Directions: Copy nothing but the lines below running from the line containing "suring the sky" through the line containing "National Institute of Education", both end lines included.

Page-level text extractions:
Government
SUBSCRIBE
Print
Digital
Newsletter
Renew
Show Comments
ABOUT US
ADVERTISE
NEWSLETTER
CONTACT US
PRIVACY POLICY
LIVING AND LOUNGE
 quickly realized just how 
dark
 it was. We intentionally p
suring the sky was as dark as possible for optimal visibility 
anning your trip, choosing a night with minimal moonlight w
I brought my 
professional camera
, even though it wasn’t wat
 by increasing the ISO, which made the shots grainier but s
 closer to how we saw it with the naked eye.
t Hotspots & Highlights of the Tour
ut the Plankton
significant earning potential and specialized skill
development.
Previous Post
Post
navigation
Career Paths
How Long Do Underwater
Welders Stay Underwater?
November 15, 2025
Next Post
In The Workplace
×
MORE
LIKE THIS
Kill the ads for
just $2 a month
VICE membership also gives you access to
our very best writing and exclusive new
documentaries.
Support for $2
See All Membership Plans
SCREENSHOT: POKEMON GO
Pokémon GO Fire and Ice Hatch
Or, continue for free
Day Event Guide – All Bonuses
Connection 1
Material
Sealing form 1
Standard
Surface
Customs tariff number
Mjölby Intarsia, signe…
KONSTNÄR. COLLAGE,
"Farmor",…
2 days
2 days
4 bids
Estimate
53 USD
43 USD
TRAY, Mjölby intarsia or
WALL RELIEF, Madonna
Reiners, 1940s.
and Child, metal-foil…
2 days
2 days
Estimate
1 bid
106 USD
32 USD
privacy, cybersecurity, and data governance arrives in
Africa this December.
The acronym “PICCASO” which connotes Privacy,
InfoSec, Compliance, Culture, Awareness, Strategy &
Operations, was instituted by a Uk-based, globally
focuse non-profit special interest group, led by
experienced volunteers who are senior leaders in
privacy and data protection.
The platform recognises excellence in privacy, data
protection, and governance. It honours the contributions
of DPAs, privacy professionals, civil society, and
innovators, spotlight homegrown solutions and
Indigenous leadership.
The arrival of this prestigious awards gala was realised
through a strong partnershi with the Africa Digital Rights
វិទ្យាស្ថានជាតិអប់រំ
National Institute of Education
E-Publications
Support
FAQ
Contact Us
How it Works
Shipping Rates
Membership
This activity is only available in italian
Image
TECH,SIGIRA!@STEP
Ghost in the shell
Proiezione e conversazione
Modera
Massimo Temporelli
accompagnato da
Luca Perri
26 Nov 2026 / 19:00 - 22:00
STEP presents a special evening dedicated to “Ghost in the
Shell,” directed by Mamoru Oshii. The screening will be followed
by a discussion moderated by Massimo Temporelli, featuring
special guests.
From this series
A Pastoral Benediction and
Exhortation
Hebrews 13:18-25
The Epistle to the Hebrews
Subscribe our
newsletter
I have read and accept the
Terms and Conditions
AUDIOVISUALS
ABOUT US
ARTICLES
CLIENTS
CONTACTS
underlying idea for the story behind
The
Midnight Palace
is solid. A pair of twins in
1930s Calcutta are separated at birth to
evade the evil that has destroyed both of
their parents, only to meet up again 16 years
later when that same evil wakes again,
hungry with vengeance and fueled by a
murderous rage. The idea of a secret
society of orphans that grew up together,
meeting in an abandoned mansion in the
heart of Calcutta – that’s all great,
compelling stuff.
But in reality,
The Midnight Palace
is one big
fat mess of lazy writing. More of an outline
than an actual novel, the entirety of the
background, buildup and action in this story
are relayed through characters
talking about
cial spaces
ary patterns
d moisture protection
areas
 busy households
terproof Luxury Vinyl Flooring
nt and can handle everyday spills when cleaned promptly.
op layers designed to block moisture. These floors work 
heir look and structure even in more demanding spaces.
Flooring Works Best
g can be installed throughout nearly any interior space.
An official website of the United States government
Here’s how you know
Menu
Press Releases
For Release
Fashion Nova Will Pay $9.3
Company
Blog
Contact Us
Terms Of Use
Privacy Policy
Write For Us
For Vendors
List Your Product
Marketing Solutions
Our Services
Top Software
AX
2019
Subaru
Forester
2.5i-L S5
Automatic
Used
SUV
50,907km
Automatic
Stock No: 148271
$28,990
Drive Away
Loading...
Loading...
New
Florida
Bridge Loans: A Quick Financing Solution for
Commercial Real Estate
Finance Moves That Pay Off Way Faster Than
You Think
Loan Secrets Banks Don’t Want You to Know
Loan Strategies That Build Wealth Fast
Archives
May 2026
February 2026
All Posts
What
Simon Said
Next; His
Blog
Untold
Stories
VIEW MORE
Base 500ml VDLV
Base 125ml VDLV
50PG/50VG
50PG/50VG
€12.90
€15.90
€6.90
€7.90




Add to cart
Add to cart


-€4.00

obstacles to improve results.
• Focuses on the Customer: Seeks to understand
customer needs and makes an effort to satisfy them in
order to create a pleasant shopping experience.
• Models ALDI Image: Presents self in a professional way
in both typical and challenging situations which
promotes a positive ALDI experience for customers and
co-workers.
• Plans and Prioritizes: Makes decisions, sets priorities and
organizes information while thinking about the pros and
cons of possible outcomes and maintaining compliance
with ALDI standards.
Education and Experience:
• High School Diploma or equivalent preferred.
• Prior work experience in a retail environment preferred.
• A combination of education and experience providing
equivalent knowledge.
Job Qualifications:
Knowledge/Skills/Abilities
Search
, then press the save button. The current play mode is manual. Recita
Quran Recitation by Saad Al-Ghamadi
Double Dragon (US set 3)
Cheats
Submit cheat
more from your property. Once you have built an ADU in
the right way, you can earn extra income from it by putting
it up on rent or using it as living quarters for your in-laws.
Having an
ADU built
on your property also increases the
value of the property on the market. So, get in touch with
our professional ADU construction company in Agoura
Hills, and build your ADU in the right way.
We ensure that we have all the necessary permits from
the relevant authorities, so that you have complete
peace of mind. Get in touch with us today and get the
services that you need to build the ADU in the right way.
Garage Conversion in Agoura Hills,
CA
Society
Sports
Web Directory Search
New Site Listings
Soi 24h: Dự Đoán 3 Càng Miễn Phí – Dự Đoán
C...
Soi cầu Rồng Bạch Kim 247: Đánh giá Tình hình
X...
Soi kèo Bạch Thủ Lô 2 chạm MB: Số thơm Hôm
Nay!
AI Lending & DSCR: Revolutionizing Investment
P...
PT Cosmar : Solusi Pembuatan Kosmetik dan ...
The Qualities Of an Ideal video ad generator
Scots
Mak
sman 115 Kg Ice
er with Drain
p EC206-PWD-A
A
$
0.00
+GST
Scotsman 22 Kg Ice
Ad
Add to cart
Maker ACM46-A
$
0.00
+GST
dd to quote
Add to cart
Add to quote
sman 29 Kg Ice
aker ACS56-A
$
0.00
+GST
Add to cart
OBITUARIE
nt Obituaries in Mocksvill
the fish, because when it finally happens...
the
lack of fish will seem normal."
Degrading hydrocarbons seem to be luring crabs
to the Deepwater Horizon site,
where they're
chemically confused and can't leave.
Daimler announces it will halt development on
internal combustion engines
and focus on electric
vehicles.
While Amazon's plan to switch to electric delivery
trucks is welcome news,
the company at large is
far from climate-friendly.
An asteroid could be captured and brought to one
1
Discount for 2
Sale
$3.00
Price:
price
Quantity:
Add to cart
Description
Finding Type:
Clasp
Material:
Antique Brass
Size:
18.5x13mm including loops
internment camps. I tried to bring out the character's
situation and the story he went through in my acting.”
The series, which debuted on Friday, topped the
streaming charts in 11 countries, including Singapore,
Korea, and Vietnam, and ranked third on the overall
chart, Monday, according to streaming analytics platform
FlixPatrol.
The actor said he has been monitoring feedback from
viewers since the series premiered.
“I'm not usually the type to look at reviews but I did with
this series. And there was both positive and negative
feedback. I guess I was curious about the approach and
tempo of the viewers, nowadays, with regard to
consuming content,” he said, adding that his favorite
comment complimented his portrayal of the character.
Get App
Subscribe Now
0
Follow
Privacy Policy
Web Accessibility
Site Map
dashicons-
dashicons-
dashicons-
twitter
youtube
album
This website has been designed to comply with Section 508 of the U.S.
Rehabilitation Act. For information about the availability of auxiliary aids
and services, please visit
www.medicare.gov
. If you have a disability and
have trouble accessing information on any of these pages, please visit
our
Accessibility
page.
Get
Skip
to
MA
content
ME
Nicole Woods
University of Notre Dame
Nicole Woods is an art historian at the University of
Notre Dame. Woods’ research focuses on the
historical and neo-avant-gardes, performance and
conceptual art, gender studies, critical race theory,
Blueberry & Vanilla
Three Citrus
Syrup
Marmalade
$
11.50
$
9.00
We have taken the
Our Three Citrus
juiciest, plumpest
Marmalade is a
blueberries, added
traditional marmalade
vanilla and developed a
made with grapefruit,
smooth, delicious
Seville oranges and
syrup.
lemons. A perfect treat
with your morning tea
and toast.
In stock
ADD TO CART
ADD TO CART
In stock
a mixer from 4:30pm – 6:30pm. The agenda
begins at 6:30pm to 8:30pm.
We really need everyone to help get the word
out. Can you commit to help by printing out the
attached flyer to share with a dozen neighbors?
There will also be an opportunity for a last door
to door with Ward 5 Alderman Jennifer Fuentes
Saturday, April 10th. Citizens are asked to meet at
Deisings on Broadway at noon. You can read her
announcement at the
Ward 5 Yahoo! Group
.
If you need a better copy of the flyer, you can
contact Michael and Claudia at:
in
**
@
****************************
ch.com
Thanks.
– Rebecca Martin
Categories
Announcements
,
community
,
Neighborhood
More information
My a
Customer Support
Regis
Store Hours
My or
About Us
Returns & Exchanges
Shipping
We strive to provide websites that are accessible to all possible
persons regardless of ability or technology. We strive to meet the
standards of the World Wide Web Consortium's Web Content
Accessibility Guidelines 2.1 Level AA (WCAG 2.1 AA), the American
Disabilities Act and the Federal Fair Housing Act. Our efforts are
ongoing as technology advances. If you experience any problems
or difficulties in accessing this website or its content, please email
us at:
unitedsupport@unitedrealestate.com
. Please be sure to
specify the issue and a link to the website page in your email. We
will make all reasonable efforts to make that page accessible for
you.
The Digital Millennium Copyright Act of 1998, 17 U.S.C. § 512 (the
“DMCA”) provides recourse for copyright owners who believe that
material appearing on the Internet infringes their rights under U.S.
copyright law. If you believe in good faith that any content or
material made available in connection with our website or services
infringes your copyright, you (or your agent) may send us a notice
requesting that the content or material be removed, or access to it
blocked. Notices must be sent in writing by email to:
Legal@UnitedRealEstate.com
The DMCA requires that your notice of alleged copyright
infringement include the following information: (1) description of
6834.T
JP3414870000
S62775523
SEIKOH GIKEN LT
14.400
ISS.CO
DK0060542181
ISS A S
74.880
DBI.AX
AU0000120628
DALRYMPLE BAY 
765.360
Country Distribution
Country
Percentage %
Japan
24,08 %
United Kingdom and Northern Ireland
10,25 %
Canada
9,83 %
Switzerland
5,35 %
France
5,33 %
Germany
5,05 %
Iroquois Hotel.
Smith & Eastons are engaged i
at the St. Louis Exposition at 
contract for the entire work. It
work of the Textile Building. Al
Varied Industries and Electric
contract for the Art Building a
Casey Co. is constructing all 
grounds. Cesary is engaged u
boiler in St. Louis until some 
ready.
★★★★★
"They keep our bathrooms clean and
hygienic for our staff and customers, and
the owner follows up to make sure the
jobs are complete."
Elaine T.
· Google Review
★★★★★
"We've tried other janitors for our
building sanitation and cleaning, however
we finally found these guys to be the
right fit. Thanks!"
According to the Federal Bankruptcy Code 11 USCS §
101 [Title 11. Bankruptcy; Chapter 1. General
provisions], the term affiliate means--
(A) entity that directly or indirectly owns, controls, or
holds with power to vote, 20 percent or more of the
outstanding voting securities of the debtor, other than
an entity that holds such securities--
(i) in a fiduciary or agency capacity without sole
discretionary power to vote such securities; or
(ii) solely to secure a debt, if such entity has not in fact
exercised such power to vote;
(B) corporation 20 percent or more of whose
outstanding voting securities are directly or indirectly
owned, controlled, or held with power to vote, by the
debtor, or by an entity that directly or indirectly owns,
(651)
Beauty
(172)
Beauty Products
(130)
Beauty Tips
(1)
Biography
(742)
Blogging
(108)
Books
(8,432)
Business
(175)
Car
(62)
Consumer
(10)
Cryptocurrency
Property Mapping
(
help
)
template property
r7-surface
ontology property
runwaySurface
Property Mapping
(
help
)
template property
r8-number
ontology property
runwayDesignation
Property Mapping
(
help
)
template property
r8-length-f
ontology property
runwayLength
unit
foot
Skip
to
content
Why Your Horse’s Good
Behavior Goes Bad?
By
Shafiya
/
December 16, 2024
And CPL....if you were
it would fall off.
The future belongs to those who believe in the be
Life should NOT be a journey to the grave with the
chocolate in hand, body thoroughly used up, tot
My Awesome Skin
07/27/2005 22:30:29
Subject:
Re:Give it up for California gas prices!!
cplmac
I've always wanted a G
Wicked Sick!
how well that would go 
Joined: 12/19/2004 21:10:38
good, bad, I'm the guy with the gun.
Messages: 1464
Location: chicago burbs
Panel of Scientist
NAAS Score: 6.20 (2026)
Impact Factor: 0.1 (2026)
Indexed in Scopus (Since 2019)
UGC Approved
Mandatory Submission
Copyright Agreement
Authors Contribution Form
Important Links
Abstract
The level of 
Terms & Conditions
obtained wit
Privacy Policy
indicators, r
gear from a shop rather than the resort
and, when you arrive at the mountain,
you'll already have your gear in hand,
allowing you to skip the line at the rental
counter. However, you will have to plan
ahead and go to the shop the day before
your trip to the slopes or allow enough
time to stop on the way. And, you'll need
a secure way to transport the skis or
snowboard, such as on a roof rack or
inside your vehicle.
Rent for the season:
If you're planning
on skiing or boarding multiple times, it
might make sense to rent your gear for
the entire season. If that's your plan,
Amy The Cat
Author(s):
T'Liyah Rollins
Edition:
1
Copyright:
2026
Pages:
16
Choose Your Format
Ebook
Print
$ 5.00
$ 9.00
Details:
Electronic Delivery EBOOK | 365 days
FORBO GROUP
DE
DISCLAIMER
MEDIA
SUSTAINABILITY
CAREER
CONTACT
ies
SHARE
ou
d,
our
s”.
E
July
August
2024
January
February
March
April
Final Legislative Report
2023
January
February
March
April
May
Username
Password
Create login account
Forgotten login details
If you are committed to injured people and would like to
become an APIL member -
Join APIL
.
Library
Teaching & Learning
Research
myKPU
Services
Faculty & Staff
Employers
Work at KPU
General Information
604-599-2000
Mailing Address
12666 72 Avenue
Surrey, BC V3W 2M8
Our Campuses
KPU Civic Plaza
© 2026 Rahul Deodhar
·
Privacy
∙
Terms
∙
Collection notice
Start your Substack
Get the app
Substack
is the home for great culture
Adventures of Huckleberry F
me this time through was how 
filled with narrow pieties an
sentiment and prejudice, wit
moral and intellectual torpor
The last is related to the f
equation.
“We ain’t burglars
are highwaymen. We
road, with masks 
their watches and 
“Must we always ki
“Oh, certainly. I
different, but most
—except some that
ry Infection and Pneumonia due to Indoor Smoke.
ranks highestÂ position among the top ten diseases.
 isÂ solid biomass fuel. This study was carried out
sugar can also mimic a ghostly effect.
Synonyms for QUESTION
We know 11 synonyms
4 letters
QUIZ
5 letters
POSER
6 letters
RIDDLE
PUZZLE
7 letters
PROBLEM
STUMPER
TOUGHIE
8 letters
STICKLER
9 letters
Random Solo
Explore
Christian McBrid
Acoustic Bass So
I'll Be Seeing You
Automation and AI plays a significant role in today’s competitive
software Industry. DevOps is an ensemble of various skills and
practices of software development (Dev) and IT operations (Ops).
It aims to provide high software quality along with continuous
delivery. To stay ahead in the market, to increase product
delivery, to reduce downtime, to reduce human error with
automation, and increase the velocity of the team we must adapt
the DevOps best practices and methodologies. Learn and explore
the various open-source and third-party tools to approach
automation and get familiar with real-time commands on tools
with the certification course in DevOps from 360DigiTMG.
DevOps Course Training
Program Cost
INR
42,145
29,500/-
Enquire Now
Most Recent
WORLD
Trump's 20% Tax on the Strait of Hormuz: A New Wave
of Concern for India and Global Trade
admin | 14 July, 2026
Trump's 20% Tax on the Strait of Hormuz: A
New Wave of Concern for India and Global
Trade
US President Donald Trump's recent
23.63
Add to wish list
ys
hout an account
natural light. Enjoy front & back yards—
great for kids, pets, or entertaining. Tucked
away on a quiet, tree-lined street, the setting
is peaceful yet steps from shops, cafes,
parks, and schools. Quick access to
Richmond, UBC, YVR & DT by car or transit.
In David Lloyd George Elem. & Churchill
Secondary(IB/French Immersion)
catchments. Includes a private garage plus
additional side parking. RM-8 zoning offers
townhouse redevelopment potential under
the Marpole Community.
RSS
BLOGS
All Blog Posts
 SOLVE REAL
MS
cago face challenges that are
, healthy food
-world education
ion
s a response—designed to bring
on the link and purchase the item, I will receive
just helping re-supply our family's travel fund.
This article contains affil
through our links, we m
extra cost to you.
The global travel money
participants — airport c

Task result:
suring the sky was as dark as possible for optimal visibility 
anning your trip, choosing a night with minimal moonlight w
I brought my 
professional camera
, even though it wasn’t wat
 by increasing the ISO, which made the shots grainier but s
 closer to how we saw it with the naked eye.
t Hotspots & Highlights of the Tour
ut the Plankton
significant earning potential and specialized skill
development.
Previous Post
Post
navigation
Career Paths
How Long Do Underwater
Welders Stay Underwater?
November 15, 2025
Next Post
In The Workplace
×
MORE
LIKE THIS
Kill the ads for
just $2 a month
VICE membership also gives you access to
our very best writing and exclusive new
documentaries.
Support for $2
See All Membership Plans
SCREENSHOT: POKEMON GO
Pokémon GO Fire and Ice Hatch
Or, continue for free
Day Event Guide – All Bonuses
Connection 1
Material
Sealing form 1
Standard
Surface
Customs tariff number
Mjölby Intarsia, signe…
KONSTNÄR. COLLAGE,
"Farmor",…
2 days
2 days
4 bids
Estimate
53 USD
43 USD
TRAY, Mjölby intarsia or
WALL RELIEF, Madonna
Reiners, 1940s.
and Child, metal-foil…
2 days
2 days
Estimate
1 bid
106 USD
32 USD
privacy, cybersecurity, and data governance arrives in
Africa this December.
The acronym “PICCASO” which connotes Privacy,
InfoSec, Compliance, Culture, Awareness, Strategy &
Operations, was instituted by a Uk-based, globally
focuse non-profit special interest group, led by
experienced volunteers who are senior leaders in
privacy and data protection.
The platform recognises excellence in privacy, data
protection, and governance. It honours the contributions
of DPAs, privacy professionals, civil society, and
innovators, spotlight homegrown solutions and
Indigenous leadership.
The arrival of this prestigious awards gala was realised
through a strong partnershi with the Africa Digital Rights
វិទ្យាស្ថានជាតិអប់រំ
National Institute of Education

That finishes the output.